I shook my head and held him against me. “You seem very familiar. You’re my brother.”
Three
We got through those first uncomfortable moments when my mere presence in front of him made him feel as though he had become a freak. He looked me over head to toe, ran his hands down my arms, in my hair. He had lost the thick brown hair I remembered, his head was that mottled leaf color, covered with soft plant hairs, stiff and sticky when I touched them.
“I had forgotten what my body used to look
like,” he said, laying his fingers against my skin. We had been looking at the picture cubes, one of them taken on the trip to Greenwood when Binam got lost. “You’re so warm. I like your skin.”
“I like yours, too,” I said, touching his neck, the smooth cool outer dermis, tender as a new leaf.

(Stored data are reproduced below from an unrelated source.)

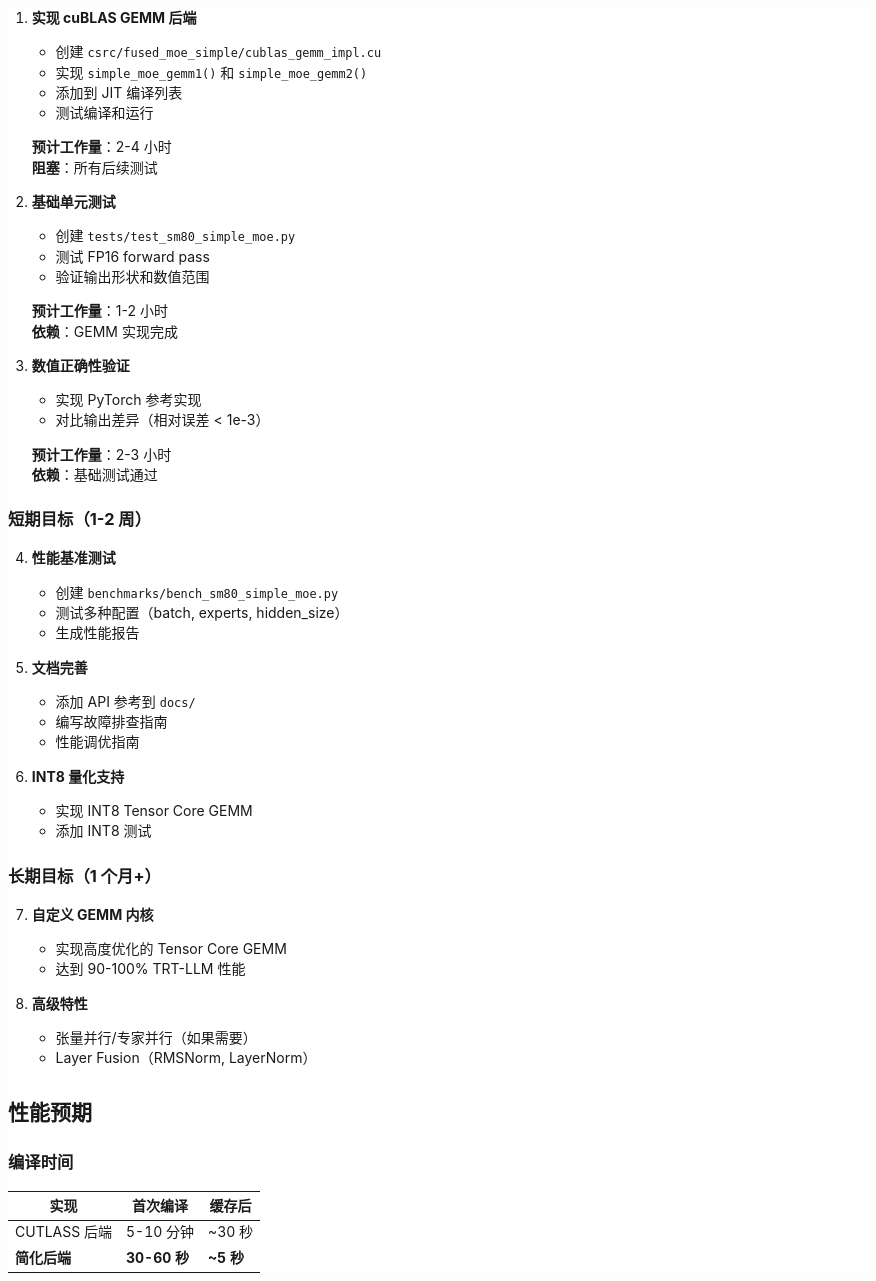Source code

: 1. **实现 cuBLAS GEMM 后端**
   - 创建 `csrc/fused_moe_simple/cublas_gemm_impl.cu`
   - 实现 `simple_moe_gemm1()` 和 `simple_moe_gemm2()`
   - 添加到 JIT 编译列表
   - 测试编译和运行

   **预计工作量**：2-4 小时  
   **阻塞**：所有后续测试

2. **基础单元测试**
   - 创建 `tests/test_sm80_simple_moe.py`
   - 测试 FP16 forward pass
   - 验证输出形状和数值范围

   **预计工作量**：1-2 小时  
   **依赖**：GEMM 实现完成

3. **数值正确性验证**
   - 实现 PyTorch 参考实现
   - 对比输出差异（相对误差 < 1e-3）

   **预计工作量**：2-3 小时  
   **依赖**：基础测试通过

### 短期目标（1-2 周）

4. **性能基准测试**
   - 创建 `benchmarks/bench_sm80_simple_moe.py`
   - 测试多种配置（batch, experts, hidden_size）
   - 生成性能报告

5. **文档完善**
   - 添加 API 参考到 `docs/`
   - 编写故障排查指南
   - 性能调优指南

6. **INT8 量化支持**
   - 实现 INT8 Tensor Core GEMM
   - 添加 INT8 测试

### 长期目标（1 个月+）

7. **自定义 GEMM 内核**
   - 实现高度优化的 Tensor Core GEMM
   - 达到 90-100% TRT-LLM 性能

8. **高级特性**
   - 张量并行/专家并行（如果需要）
   - Layer Fusion（RMSNorm, LayerNorm）

## 性能预期

### 编译时间

| 实现 | 首次编译 | 缓存后 |
|------|----------|--------|
| CUTLASS 后端 | 5-10 分钟 | ~30 秒 |
| **简化后端** | **30-60 秒** | **~5 秒** |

“I’m cool. I’ve been vented today, and I’m taking in moisture.”
“Vented?”
“I let out air through stomae in my skin. I like to let it build up and do it all at once.” Looking above. “We’re in the hot part of summer. I share the heat of the tree.”
“You help it cool off that way?”
“No,” he shook his head. “It’s only to share. The tree likes the heat on its top leaves, they have a very tough cuticle, and we make a lot of energy that way. I share the heat so I’ll know what it’s like. Just to share it. That’s all.”

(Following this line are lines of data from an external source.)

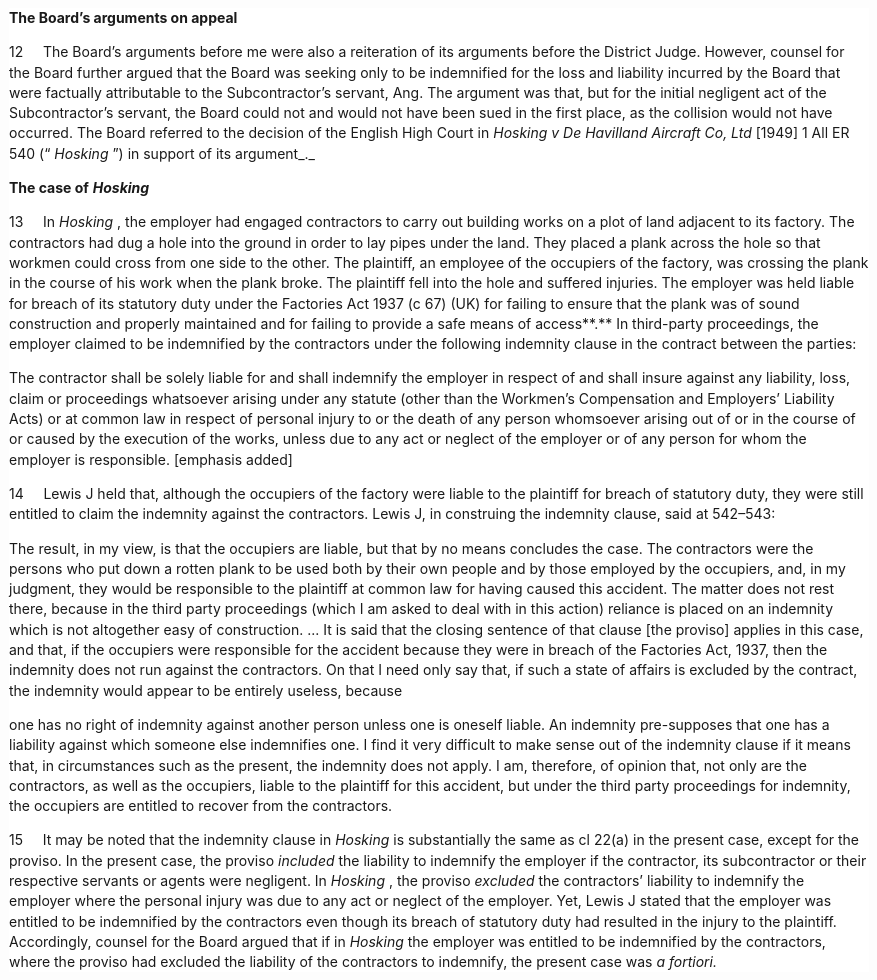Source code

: **The Board’s arguments on appeal** 

12     The Board’s arguments before me were also a reiteration of its arguments before the District Judge. However, counsel for the Board further argued that the Board was seeking only to be indemnified for the loss and liability incurred by the Board that were factually attributable to the Subcontractor’s servant, Ang. The argument was that, but for the initial negligent act of the Subcontractor’s servant, the Board could not and would not have been sued in the first place, as the collision would not have occurred. The Board referred to the decision of the English High Court in _Hosking v De Havilland Aircraft Co, Ltd_ [1949] 1 All ER 540 (“ _Hosking_ ”) in support of its argument_._ 

**The case of** **_Hosking_** 

13     In _Hosking_ , the employer had engaged contractors to carry out building works on a plot of land adjacent to its factory. The contractors had dug a hole into the ground in order to lay pipes under the land. They placed a plank across the hole so that workmen could cross from one side to the other. The plaintiff, an employee of the occupiers of the factory, was crossing the plank in the course of his work when the plank broke. The plaintiff fell into the hole and suffered injuries. The employer was held liable for breach of its statutory duty under the Factories Act 1937 (c 67) (UK) for failing to ensure that the plank was of sound construction and properly maintained and for failing to provide a safe means of access**.** In third-party proceedings, the employer claimed to be indemnified by the contractors under the following indemnity clause in the contract between the parties: 

 The contractor shall be solely liable for and shall indemnify the employer in respect of and shall insure against any liability, loss, claim or proceedings whatsoever arising under any statute (other than the Workmen’s Compensation and Employers’ Liability Acts) or at common law in respect of personal injury to or the death of any person whomsoever arising out of or in the course of or caused by the execution of the works, unless due to any act or neglect of the employer or of any person for whom the employer is responsible. [emphasis added] 

14     Lewis J held that, although the occupiers of the factory were liable to the plaintiff for breach of statutory duty, they were still entitled to claim the indemnity against the contractors. Lewis J, in construing the indemnity clause, said at 542–543: 

 The result, in my view, is that the occupiers are liable, but that by no means concludes the case. The contractors were the persons who put down a rotten plank to be used both by their own people and by those employed by the occupiers, and, in my judgment, they would be responsible to the plaintiff at common law for having caused this accident. The matter does not rest there, because in the third party proceedings (which I am asked to deal with in this action) reliance is placed on an indemnity which is not altogether easy of construction. ... It is said that the closing sentence of that clause [the proviso] applies in this case, and that, if the occupiers were responsible for the accident because they were in breach of the Factories Act, 1937, then the indemnity does not run against the contractors. On that I need only say that, if such a state of affairs is excluded by the contract, the indemnity would appear to be entirely useless, because 


 one has no right of indemnity against another person unless one is oneself liable. An indemnity pre-supposes that one has a liability against which someone else indemnifies one. I find it very difficult to make sense out of the indemnity clause if it means that, in circumstances such as the present, the indemnity does not apply. I am, therefore, of opinion that, not only are the contractors, as well as the occupiers, liable to the plaintiff for this accident, but under the third party proceedings for indemnity, the occupiers are entitled to recover from the contractors. 

15     It may be noted that the indemnity clause in _Hosking_ is substantially the same as cl 22(a) in the present case, except for the proviso. In the present case, the proviso _included_ the liability to indemnify the employer if the contractor, its subcontractor or their respective servants or agents were negligent. In _Hosking_ , the proviso _excluded_ the contractors’ liability to indemnify the employer where the personal injury was due to any act or neglect of the employer. Yet, Lewis J stated that the employer was entitled to be indemnified by the contractors even though its breach of statutory duty had resulted in the injury to the plaintiff. Accordingly, counsel for the Board argued that if in _Hosking_ the employer was entitled to be indemnified by the contractors, where the proviso had excluded the liability of the contractors to indemnify, the present case was _a fortiori._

“Does the tree have a name?”
“Yes. A string of proteins about four hundred molecules long.” He was smiling again, comfortable. “It would translate to something like, ‘Bright-in-the-Light.’ But that’s a very quick way of saying it. The trees don’t trust anything that’s too quick.”
I shook my head in some amazement. “It’s hard to comprehend. When they talk, what’s the speech like?”
“Nothing like speech,” he said. “More like a series of very specific flavors. I’m afraid it would seem quite slow to you.”
“What about to you?”
“Time is different, according to where I am. Now, for instance, I feel as if I’m blurting things out to you in a rush. If you weren’t here, I’d most likely be higher in the tree, sitting still, listening to the day, and time would pass very slowly. I don’t have a time when I talk to the tree, because the tree is always there, in my head. That’s part of the link that gets made when you meld. But if I want to talk to another tree, if we do, since we generally do everything at the same time, we listen to the linked root. The trees have a communicating root they send out, they’re all networked, and if there’s some conversation going on in the link, maybe we join it, or if there’s not, we send out a hello to the neighbors to find out who’s in the mood to talk.”